Fights with a partner tend to escalate in a way that fights with, say, a coworker don't necessarily.
"I'm exhausted," one person might say. "I worked all day.""You're exhausted?" the other person might respond. "I worked all day and then went to pick up two screaming kids!" And so on.
Esther Perel has spent years watching this kind of dialogue unfold. She's a couples therapist and the author of the bestselling "Mating in Captivity" and the forthcoming "The State of Affairs."
Perel has found two behaviors that can stop a conflict like this one from spiraling out of control — behaviors that are so powerful she calls them the "saving grace" of any rocky relationship: showing empathy and taking responsibility.
When she visited the Business Insider office in September, Perel said, "There are not many things that are as important in a strained relationship as the ability to show empathy for the experience of the other; to acknowledge what the other person is going through; to validate that the other person is going through this, that it makes sense that they would be feeling this way."
Unfortunately, this doesn't happen often enough. Here's an example.
Perel recently came out with an audio series, titled "Where Should We Begin?" in which listeners follow along as Perel counsels a struggling couple. In the first episode, a husband and wife are dealing with the discovery of the husband's infidelity.
At one point, the wife says that after her husband betrayed her, she asked herself, "What was all that hard work for?"
The husband responds quickly: "I mean, I understand how you feel because I felt the same way."
Perel interjects here and tells the husband to avoid the impulse to "equalize" his experience and his wife's. Instead, she advises him to "reflect back" using the words, "So what I'm hearing you say is…"
Recent research supports the idea that empathy and understanding are key to navigating conflict successfully in a relationship. In one study, people who talked about a time when they'd clashed with their partner but felt understood were more satisfied with their relationships than people who talked about a time when they clashed but didn't feel understood.

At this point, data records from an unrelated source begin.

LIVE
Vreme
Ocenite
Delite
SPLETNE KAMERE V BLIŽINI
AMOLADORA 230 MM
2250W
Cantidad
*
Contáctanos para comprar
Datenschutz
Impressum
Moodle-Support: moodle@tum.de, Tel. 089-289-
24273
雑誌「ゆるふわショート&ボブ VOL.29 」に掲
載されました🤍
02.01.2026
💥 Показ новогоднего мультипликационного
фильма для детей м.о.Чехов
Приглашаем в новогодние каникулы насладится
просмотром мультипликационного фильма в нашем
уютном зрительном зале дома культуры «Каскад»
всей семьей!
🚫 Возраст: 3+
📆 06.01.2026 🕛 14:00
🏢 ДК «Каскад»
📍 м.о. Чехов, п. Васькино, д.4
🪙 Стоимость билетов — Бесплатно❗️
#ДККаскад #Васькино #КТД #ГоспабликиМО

In fact, one of the study authors told Quartz that simply telling the other person that you understand where they're coming from — even if you don't yet — may be helpful. (Perel tweeted about the research.)

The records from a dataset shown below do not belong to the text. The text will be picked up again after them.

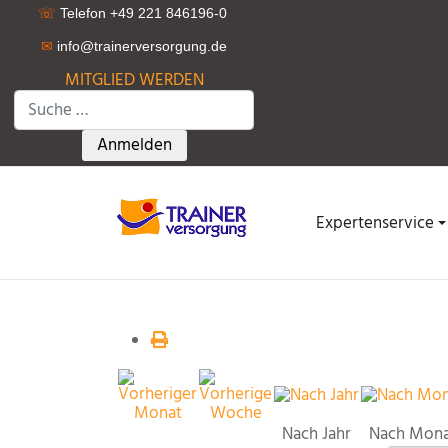
☏
Telefon +49 221 846196-0
✉
info@trainerversorgung.d
e
MITGLIED WERDEN
Suchen
Type 2 or more characters for results.
Anmelden
Expertenservice
Nach Jahr
Nach Mon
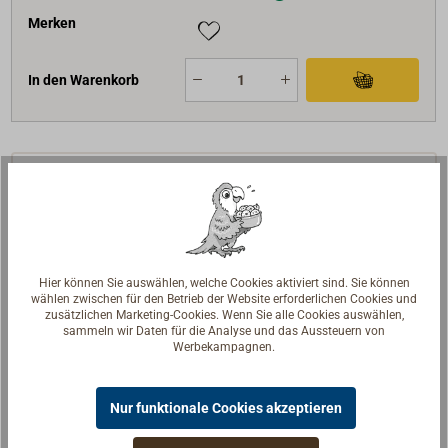
Merken
In den Warenkorb
Beschreibung
Mit den
ME SENSE Sensoren
lässt sich Ihr
Bootsüberwachungsset ergänzen oder aber ein
Hier können Sie auswählen, welche Cookies aktiviert sind. Sie können
System nach den persönlichen Bedürfnissen
wählen zwischen für den Betrieb der Website erforderlichen Cookies und
zusätzlichen Marketing-Cookies. Wenn Sie alle Cookies auswählen,
individuell zusammenstellen.
sammeln wir Daten für die Analyse und das Aussteuern von
Werbekampagnen.
Jeder der Sensoren (außer der Landstrom-Sensor)
lässt sich aufgrund seiner geringen Größe und
Gewicht einfach mit einem Streifen doppelseitigem
Nur funktionale Cookies akzeptieren
Klebeband genau dort anbringen, wo er gebraucht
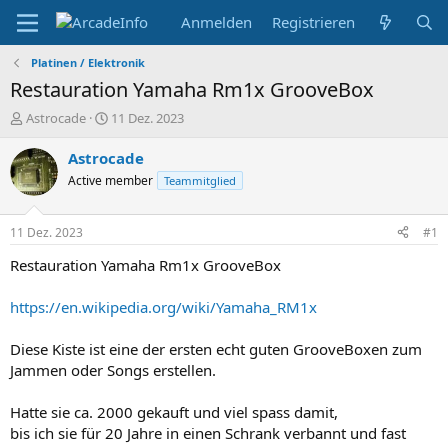
Anmelden
Registrieren
Platinen / Elektronik
Restauration Yamaha Rm1x GrooveBox
E
E
Astrocade
11 Dez. 2023
r
r
s
s
Astrocade
t
t
Active member
Teammitglied
e
e
l
l
l
l
11 Dez. 2023
#1
e
t
r
a
Restauration Yamaha Rm1x GrooveBox
m
https://en.wikipedia.org/wiki/Yamaha_RM1x
Diese Kiste ist eine der ersten echt guten GrooveBoxen zum
Jammen oder Songs erstellen.
Hatte sie ca. 2000 gekauft und viel spass damit,
bis ich sie für 20 Jahre in einen Schrank verbannt und fast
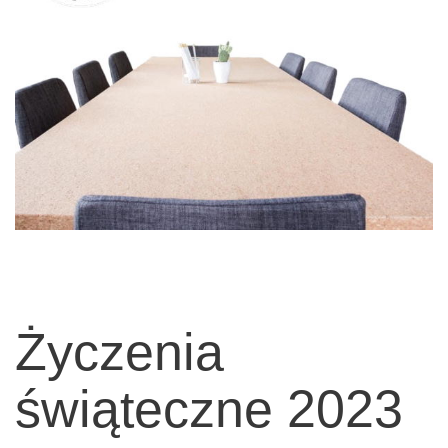
Życzenia
świąteczne 2023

The other component of keeping a struggling relationship afloat is taking responsibility for your behavior. Instead of evaluating the other person and scrutinizing their every misstep, Perel suggested flipping the mirror onto yourself.
"It's so easy to focus on what's missing in the other person. It's so easy to go critical. It's so easy to think that if you were different, my life would be better, rather than sometimes to switch it around and think if I was different, my life would be better. And maybe if I was different with you, you would be different with me."
It can be hard — our natural impulse in a conflict is to grab for the other person's shortcomings.
But Perel said you might ask yourself, "What is it that I do that may contribute to what you do?" For example, "Do I talk all the time and then I complain you never talk because I never give you any airspace?"
The point here is to see the relationship as what Perel calls "both/and," as opposed to either/or. "Every one of these situations, the degree to which we see it as complementary or the degree to which we actually focus on the polarization," she said, "that will make a huge difference on the quality of the relationship."